Google Groups no longer supports new Usenet posts or subscriptions. Historical content remains viewable.
Dismiss

Awget - gawk function to download webpage into a variable

373 views
Skip to first unread message

silent...@gmail.com

unread,
Nov 7, 2014, 2:12:17 PM11/7/14
to
I often do web scraping and API retrieval involving 10s of thousands of web pages. Originally I wrote in a shell language and used Awk 1-liners extensively for the data processing but it became ridiculously slow when most of the shell script is calls to Awk. So I started writing in Awk directly with a few system/getline calls to external shell programs -- one of which is wget to download the webpage for processing. For example

command = "wget -q -O- \"http:..\" > temp_file"
system(command)

This method works but requires 1. calling an external program 2. saving to a temp file and then 3. reading that file back into a variable using Gawk's readfile() function (or, getline). It's a lot of IO, and maintenance overhead.

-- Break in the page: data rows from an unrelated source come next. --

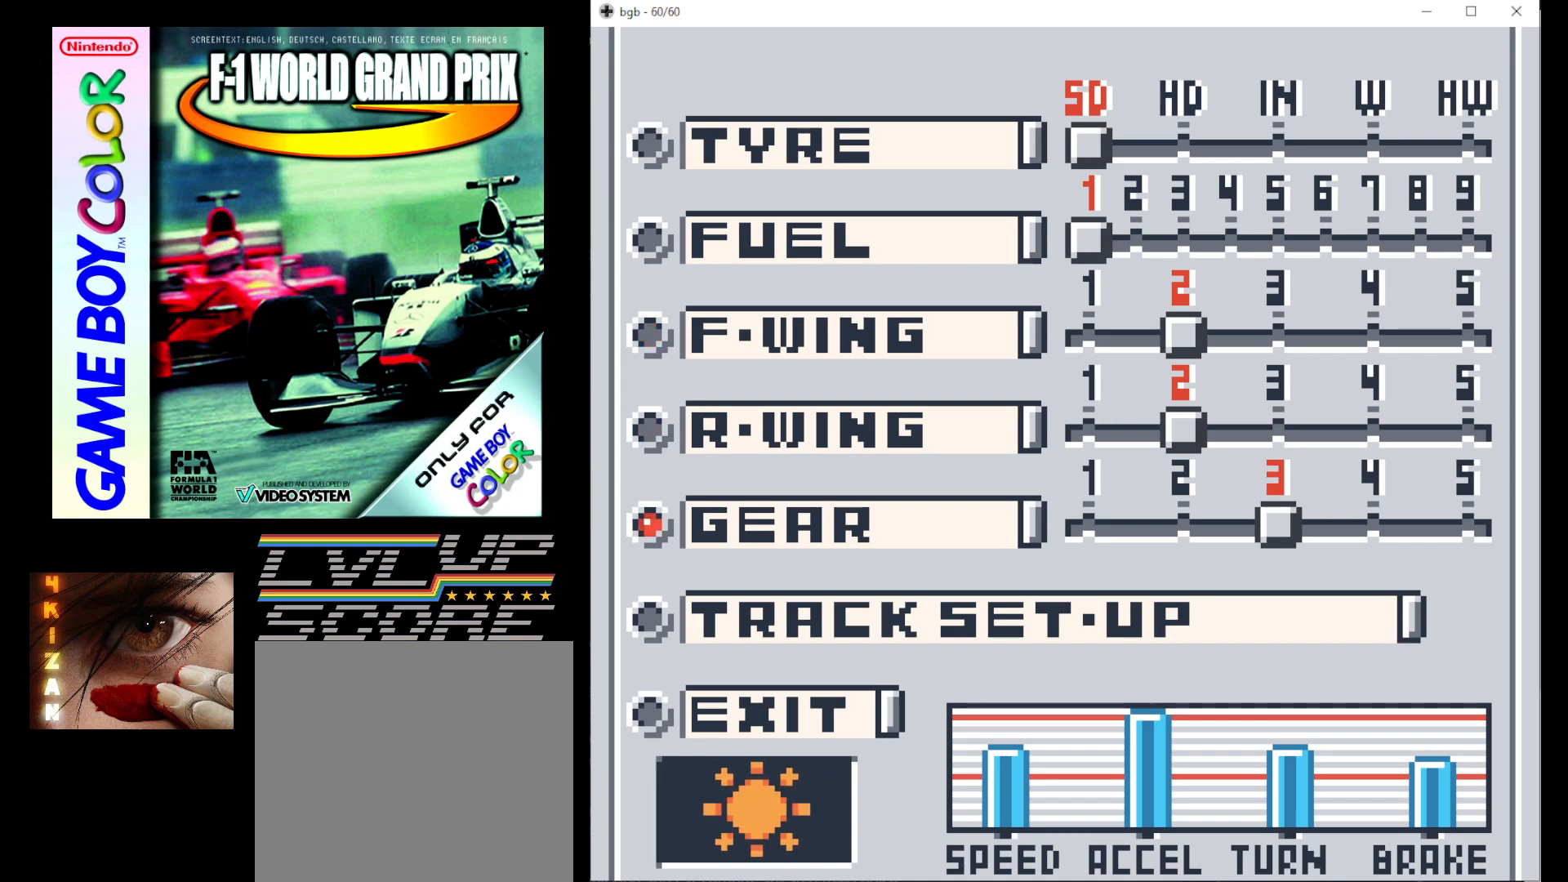
{"buttons": ["DPAD_DOWN"], "events": [[50, "DPAD_DOWN", "down"], [183, "DPAD_DOWN", "up"], [400, "DPAD_DOWN", "down"]]}
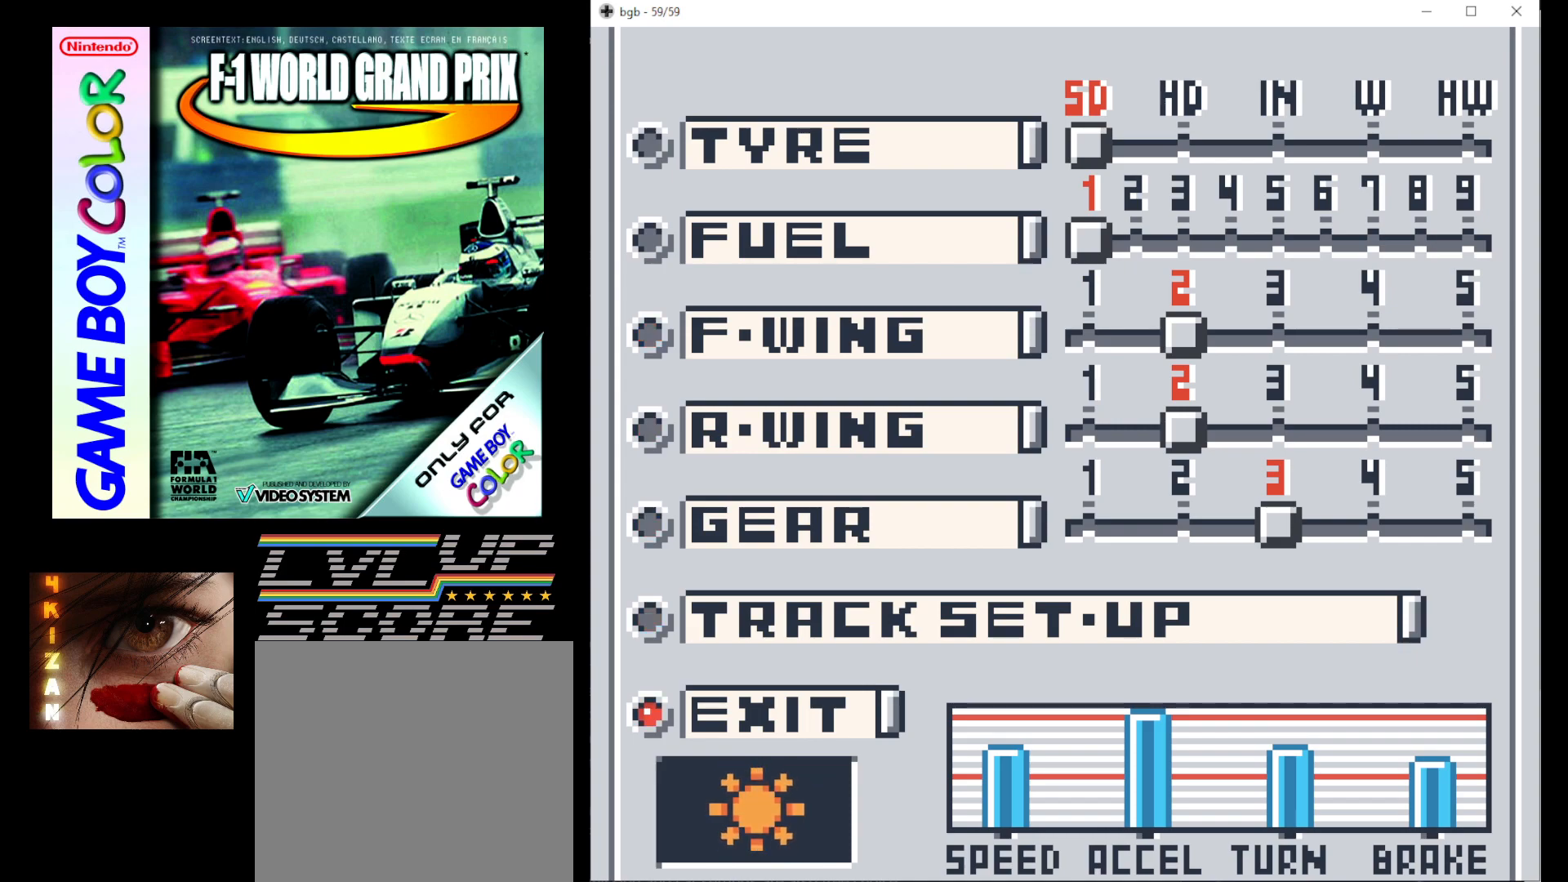
{"buttons": [], "events": [[17, "DPAD_DOWN", "up"]]}
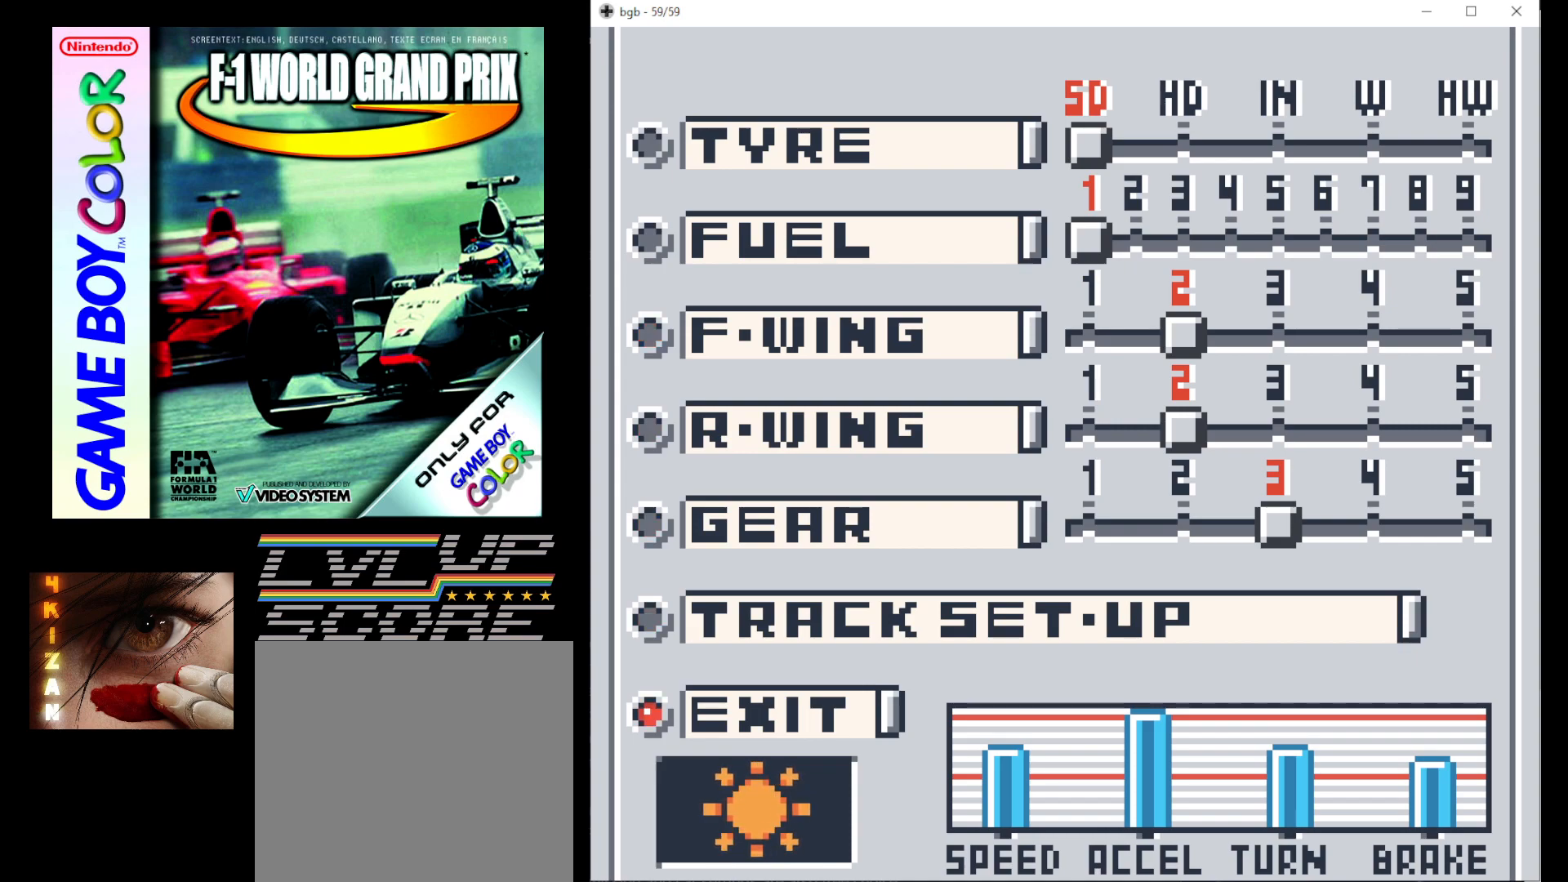
{"buttons": [], "events": []}
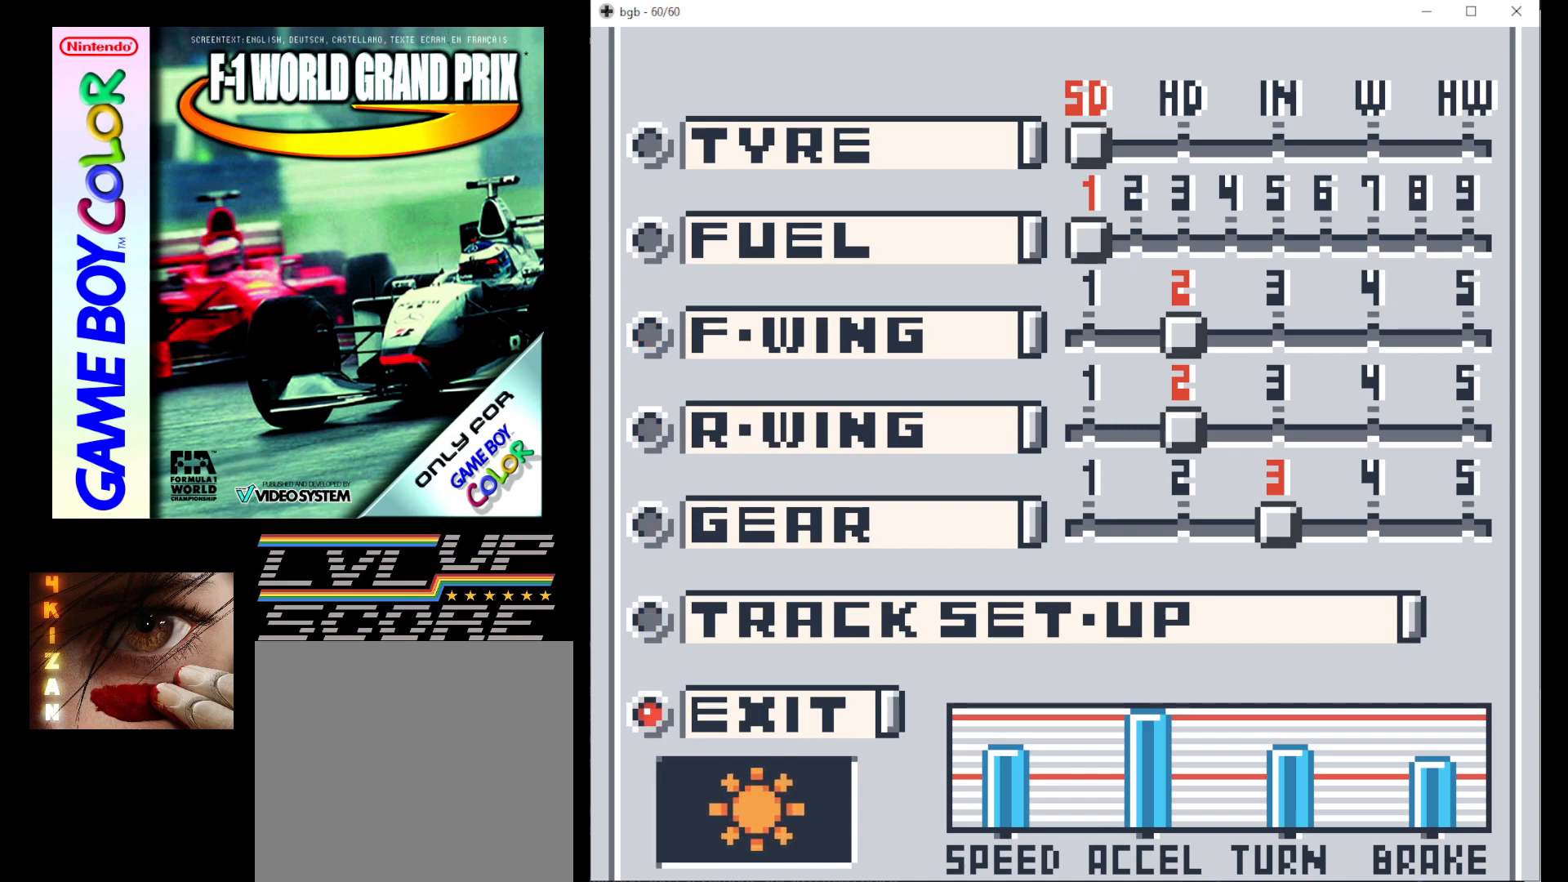
{"buttons": [], "events": []}
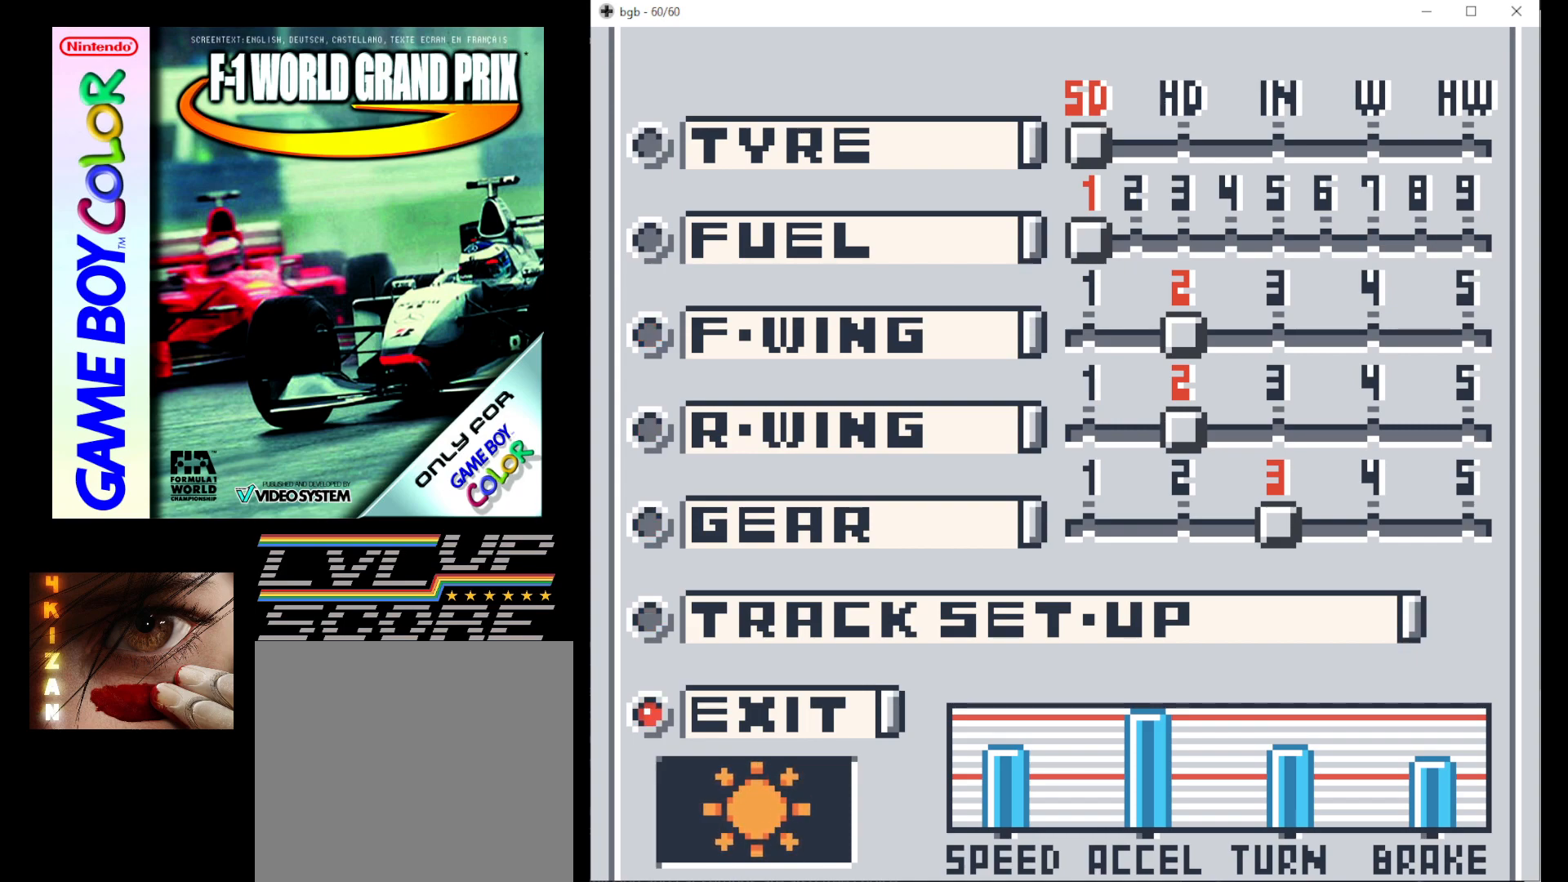
{"buttons": [], "events": []}
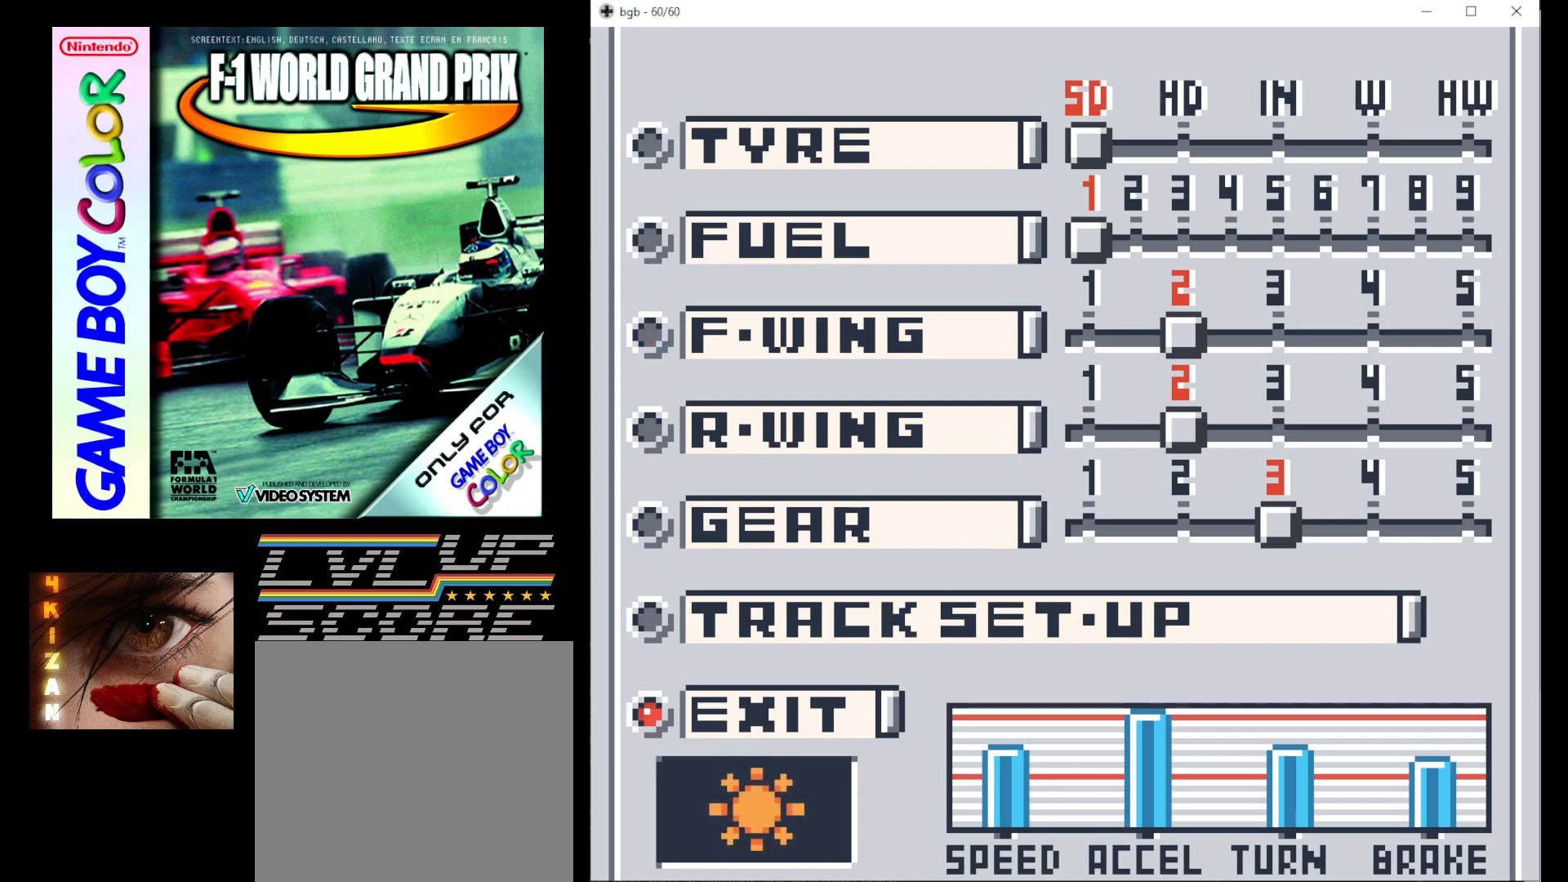
{"buttons": [], "events": []}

Ideally I wanted a way to load a webpage directly into a variable without calling an external program or saving/reading anything to/from a file. And that is what the following function awget() does.

It borrows heavily from Peteris Krumins's "get_youtube_vids.awk" script which showed the way.

Note the example URL is a redirect to en.wikipedia.org which the code detects and handles correctly.

Welcome any suggestions or ideas how to improve or where the function might fail.

------------------

BEGIN{

url = "http://www.wikipedia.org/wiki/Awk"

s = awget(url)

print s

}

# awget (replicate "wget -q -O- http:...")
# Download URL and return as a variable
# Handles redirects.
#
# Adapted from Peteris Krumins's "get_youtube_vids.awk"
# https://code.google.com/p/lawker/source/browse/fridge/gawk/www/get_youtube_vids.awk
#
function awget(url ,urlhost,urlrequest, c,i,a,p,f,j,output, foO, headerS, matches, inetfile, request, loop)
{

# Parse URL into host and request
c = split(url, a, "/")
urlhost = a[3] # www.domain.com
i = 3
while(i < c) {
f++
i++
p[f] = a[i]
}
urlrequest = "/" join(p,1,length(p)," ") # /wiki/Feudalism
gsub(" ","/",urlrequest) # Will break if request tail contains a "/"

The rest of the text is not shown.